Diyarbakır'da kadın cinayetlerine karşı yürüyüş yapıldı

DAKAP ve Şiddetle Mücadele Ağı, "Kadın cinayetlerine karşı isyandayız. Bir kişi daha eksilmeyeceğiz" şiarıyla Diyarbakır Büyükşehir Belediyesi önünden Dağkapı Meydanına yürüdü. Kadın düşmanı politikalarından vazgeçilmesi çağrısının yapıldığı yürüyüşte "Jin, jiyan, azadî" sloganı atıldı.
Artan kadın cinayetlerine karşı, Dicle Amed Kadın Platformu (DAKAP) ve Şiddetle Mücadele Ağı, "Kadın cinayetlerine karşı isyandayız. Bir kişi daha eksilmeyeceğiz" şiarıyla Diyarbakır Büyükşehir Belediyesi önünden Dağkapı Meydanına yürüdü.

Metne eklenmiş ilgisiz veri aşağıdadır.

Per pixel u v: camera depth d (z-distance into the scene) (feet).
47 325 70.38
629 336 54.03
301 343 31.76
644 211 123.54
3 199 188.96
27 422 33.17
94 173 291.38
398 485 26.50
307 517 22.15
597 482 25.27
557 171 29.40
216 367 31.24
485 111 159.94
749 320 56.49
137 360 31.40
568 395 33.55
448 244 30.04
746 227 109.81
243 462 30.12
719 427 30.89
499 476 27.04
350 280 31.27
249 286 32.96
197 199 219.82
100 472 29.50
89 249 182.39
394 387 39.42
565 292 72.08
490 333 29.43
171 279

Yürüyüşe Diyarbakır Büyükşehir Belediye Eşbaşkanı Serra Bucak, ilçe belediye eşbaşkanlarının yanı sıra çok sayıda kadın katıldı. "Kadın cinayetlerine karşı isyandayız" pankartı ile "Jin, natirsin, hesap dipirsin" "Jin jiyan e", "6284'ü uygula" ve "Bijî yekitiya jinan" dövizleri taşıyan kadınlar, yürüyüş boyunca, "Jin, jiyan, azadî", "Kadınları katleden zihniyeti kabul etmiyoruz" ve "Kadın cinayetleri politiktir" sloganları attı.
Dağkapı Meydanına varan kadınlar burada açıklama yaptı. Açıklamayı Arzu Koç okudu. Silopi ilçesinde çalıştığı lokantada iş arkadaşı Remzi Kayaalp tarafından katledilen Gülizar Yıldız'ı hatırlatan Koç, "Gülizar'ın sessiz çığlığı, iktidarın yıllardır görmezden geldiği, toplumun iliklerine işlemiş eril zihniyetin trajik bir yansıması. Göz göre göre canımızdan can gidiyor, çünkü kadınların ve çocukların yaşam hakları, 'Toplumsal Cinsiyet' eşitsizliği adı altında eziliyor. Bu kelime, artık bir suç haline gelmişken, bizler sessizce ölüyoruz" ifadelerini kullandı.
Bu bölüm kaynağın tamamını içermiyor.